Resumup doesn’t have the same functionality as ResumeBuild, but it follows the same easy-to-use format. The step-by-step process prompts you with basic fields to fill in with your information, then puts together a polished document. However, if you decide to change templates, the system isn’t intuitive. In other words, you’ll have to re-enter all your data again.
One thing to note about the free version of Resumup is that it limits what you can put in. For example, some free templates don’t include a skills section. Other users have complained that the only documented provided by the free version is a .txt document. This might be a good option for someone who is looking to embed their resume on an About.me website or to upload to an online portal. Otherwise, it’s not appropriate to submit as a standalone application.
Resumup has a tiered subscription payment structure, depending on if you want a resume only, or access to their job search portal. Alternatively, you can circumvent the subscription service for a one-time fee of $149.
The one thing that makes Resumup worth it for some users is that it has incredible visual resumes. The infographic resume templates really pop and are sure to attract attention in saturated markets that are inundated with applications. That being said, it’s hard to say how those resumes stand up when faced with an ATS that’s searching for keywords.
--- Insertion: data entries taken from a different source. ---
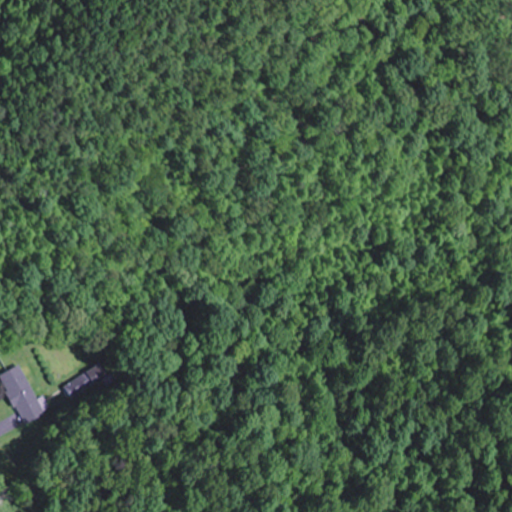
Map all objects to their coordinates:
building: (87, 381)
building: (22, 394)
road: (3, 506)
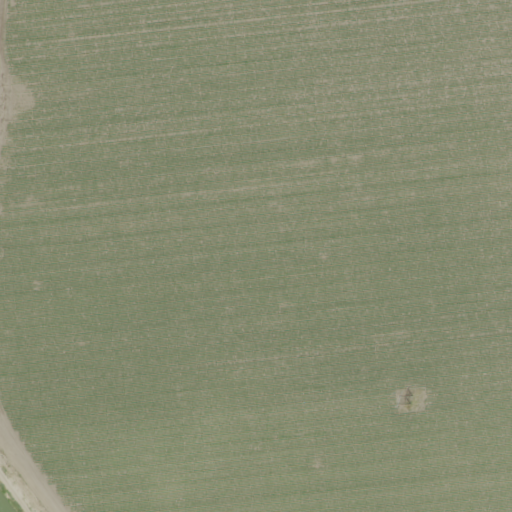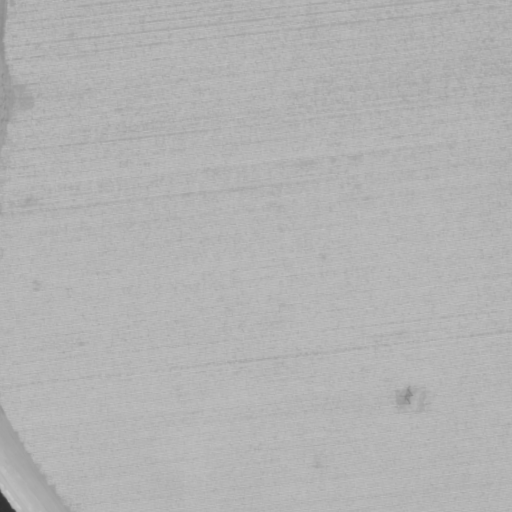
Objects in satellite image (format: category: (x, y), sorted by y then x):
power tower: (411, 400)
road: (38, 449)
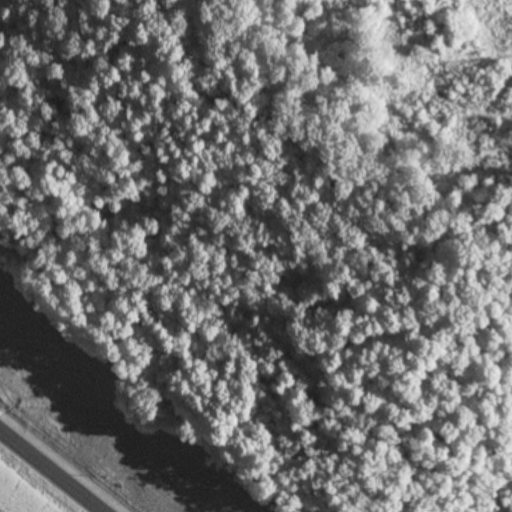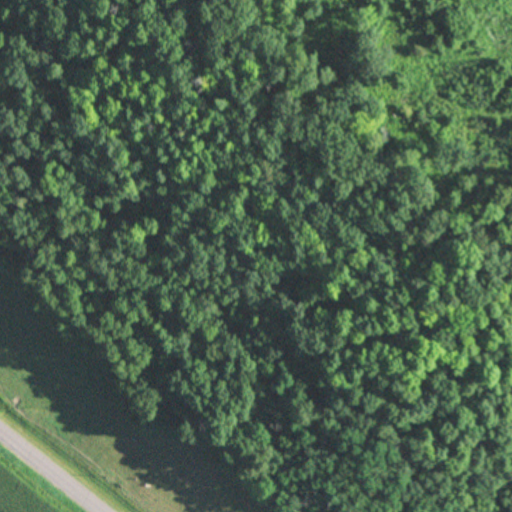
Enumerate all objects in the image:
road: (51, 471)
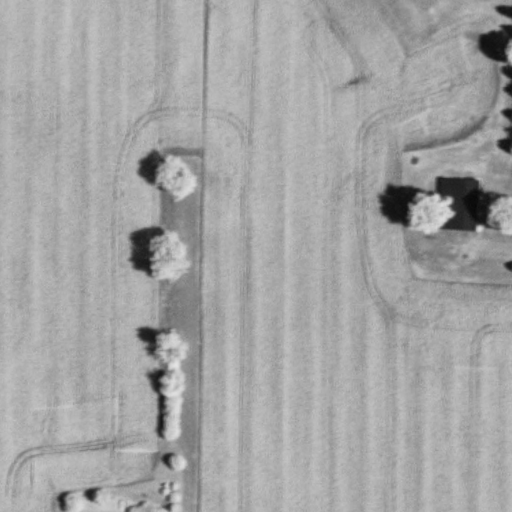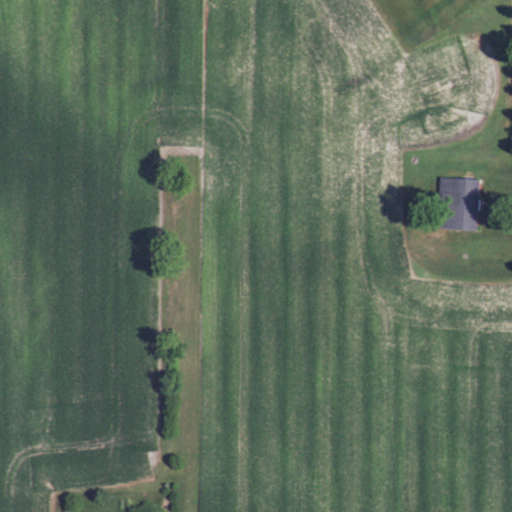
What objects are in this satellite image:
building: (456, 204)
Use one of these resume-building sites for more creative results
Resumonk is the best budget-friendly resume builder. It has a lot of templates, as well as a huge database of keywords that are built to appeal to an ATS. Resumonk has a user-friendly interface and can sync up with your LinkedIn to import your employment history and education.
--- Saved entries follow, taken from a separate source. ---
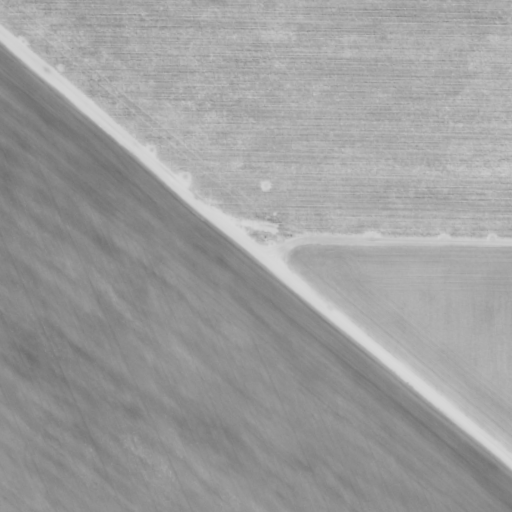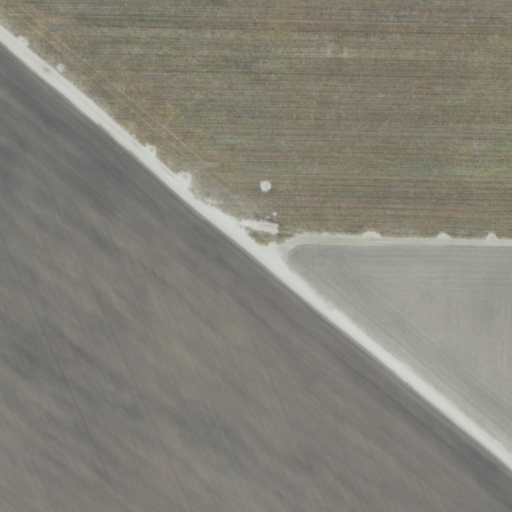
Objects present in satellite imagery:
road: (260, 206)
road: (443, 256)
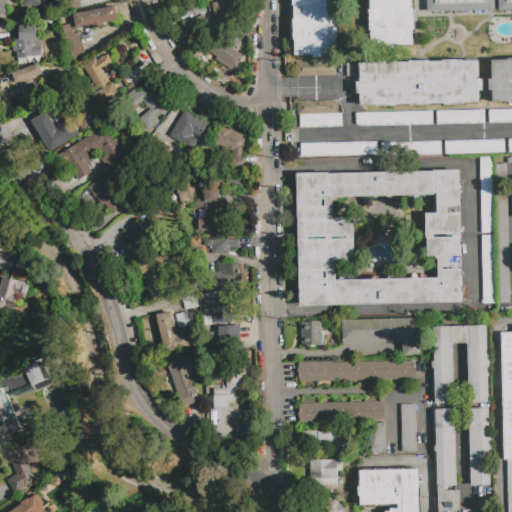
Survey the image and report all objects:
building: (29, 2)
building: (73, 2)
building: (31, 3)
building: (71, 3)
building: (504, 4)
building: (458, 5)
building: (459, 5)
building: (504, 5)
building: (3, 6)
building: (221, 9)
building: (221, 12)
building: (94, 17)
building: (95, 17)
building: (390, 22)
building: (392, 22)
building: (197, 27)
building: (315, 28)
building: (28, 32)
building: (72, 43)
building: (27, 48)
building: (225, 54)
building: (228, 57)
building: (314, 68)
building: (316, 69)
road: (187, 72)
building: (101, 79)
building: (500, 79)
building: (25, 80)
building: (501, 80)
building: (416, 82)
building: (419, 83)
building: (29, 84)
road: (326, 88)
building: (144, 104)
building: (146, 104)
building: (67, 107)
building: (316, 107)
building: (319, 114)
building: (500, 115)
building: (461, 117)
building: (393, 118)
building: (86, 119)
building: (394, 119)
building: (187, 127)
building: (186, 130)
building: (54, 131)
building: (51, 132)
road: (407, 132)
building: (230, 141)
building: (229, 145)
building: (510, 145)
building: (475, 147)
building: (339, 149)
building: (411, 149)
building: (91, 152)
building: (90, 153)
building: (234, 172)
building: (112, 184)
building: (106, 193)
building: (184, 193)
building: (486, 196)
building: (208, 211)
building: (211, 212)
building: (136, 233)
building: (501, 233)
road: (469, 236)
building: (378, 237)
building: (378, 238)
building: (141, 239)
building: (220, 245)
building: (222, 245)
road: (270, 247)
building: (488, 269)
building: (156, 276)
building: (223, 276)
building: (227, 276)
building: (155, 278)
building: (10, 292)
building: (12, 292)
building: (191, 303)
building: (217, 303)
building: (222, 318)
building: (183, 320)
building: (385, 332)
building: (173, 333)
building: (310, 333)
building: (311, 333)
building: (383, 333)
building: (171, 334)
road: (119, 336)
building: (222, 336)
road: (334, 353)
building: (459, 361)
building: (460, 362)
building: (355, 371)
building: (357, 371)
building: (38, 374)
building: (182, 379)
building: (183, 380)
building: (229, 381)
road: (347, 389)
building: (227, 392)
building: (24, 394)
road: (422, 397)
road: (494, 406)
building: (507, 406)
building: (507, 407)
building: (340, 412)
building: (341, 412)
road: (392, 419)
building: (407, 427)
building: (407, 428)
building: (377, 437)
building: (377, 438)
building: (325, 439)
building: (478, 446)
building: (460, 452)
building: (30, 459)
building: (33, 459)
building: (445, 460)
road: (418, 462)
building: (323, 471)
building: (323, 473)
road: (462, 477)
building: (389, 488)
building: (392, 489)
road: (273, 503)
building: (29, 504)
building: (30, 506)
building: (337, 509)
However, that easy-to-use interface and affordability come with a significant downside.
The free version of Resumonk prints your resume with the Resumonk watermark. You have to pay to get rid of the branding. You also need to upgrade to use the cover letter builder, which was once included in the free version. The premium plan is affordable at $29 per year, with lifetime access at under $100.
It’s worth noting that the templates seem really dated and basic, so you get what you pay for. It’s almost as though Resumonk uses the Microsoft Word resume wizard from the early 2000s. Yes, it creates an effective resume that’s optimized with keywords, but it doesn’t have the visual flair that other programs offer.
Which Resume-Building Tool Works for You?
Each of these resume-building tools has something to offer. The one you choose will depend on your budget, needs, and industry.
It’s worth putting your information into a document so that you can copy and paste it into the various online resume tools. That way, you can use the free version to get a better idea of which tool you need for better job search opportunities.